-- Start of Working data --

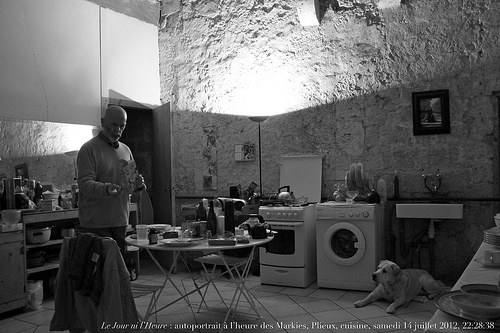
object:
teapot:
[277, 185, 296, 204]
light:
[216, 71, 295, 115]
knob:
[362, 211, 369, 219]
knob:
[355, 212, 360, 218]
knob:
[348, 212, 353, 217]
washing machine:
[314, 197, 380, 290]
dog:
[350, 260, 453, 315]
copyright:
[96, 319, 498, 331]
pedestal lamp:
[248, 116, 269, 199]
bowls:
[449, 292, 499, 319]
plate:
[433, 290, 499, 326]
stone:
[257, 204, 315, 289]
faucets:
[421, 173, 442, 199]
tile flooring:
[251, 282, 348, 332]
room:
[0, 0, 500, 333]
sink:
[396, 202, 464, 220]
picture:
[411, 88, 451, 137]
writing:
[101, 320, 494, 331]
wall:
[3, 3, 170, 197]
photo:
[0, 0, 500, 333]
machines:
[315, 200, 384, 291]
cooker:
[188, 107, 325, 293]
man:
[76, 106, 147, 263]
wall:
[157, 3, 498, 303]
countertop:
[421, 219, 500, 332]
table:
[123, 223, 278, 331]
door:
[151, 101, 178, 274]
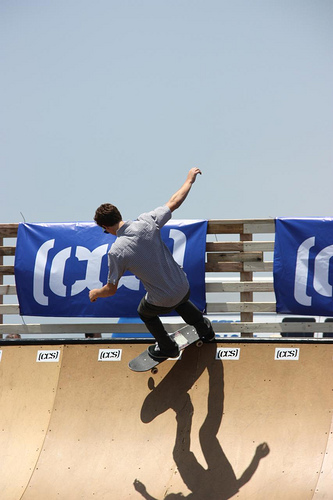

-- End of Working data --

=== What you should do ===
Reproduce all of the lines above word for word, leaving out the pictures.

=== Task response ===
object:
teapot:
[277, 185, 296, 204]
light:
[216, 71, 295, 115]
knob:
[362, 211, 369, 219]
knob:
[355, 212, 360, 218]
knob:
[348, 212, 353, 217]
washing machine:
[314, 197, 380, 290]
dog:
[350, 260, 453, 315]
copyright:
[96, 319, 498, 331]
pedestal lamp:
[248, 116, 269, 199]
bowls:
[449, 292, 499, 319]
plate:
[433, 290, 499, 326]
stone:
[257, 204, 315, 289]
faucets:
[421, 173, 442, 199]
tile flooring:
[251, 282, 348, 332]
room:
[0, 0, 500, 333]
sink:
[396, 202, 464, 220]
picture:
[411, 88, 451, 137]
writing:
[101, 320, 494, 331]
wall:
[3, 3, 170, 197]
photo:
[0, 0, 500, 333]
machines:
[315, 200, 384, 291]
cooker:
[188, 107, 325, 293]
man:
[76, 106, 147, 263]
wall:
[157, 3, 498, 303]
countertop:
[421, 219, 500, 332]
table:
[123, 223, 278, 331]
door:
[151, 101, 178, 274]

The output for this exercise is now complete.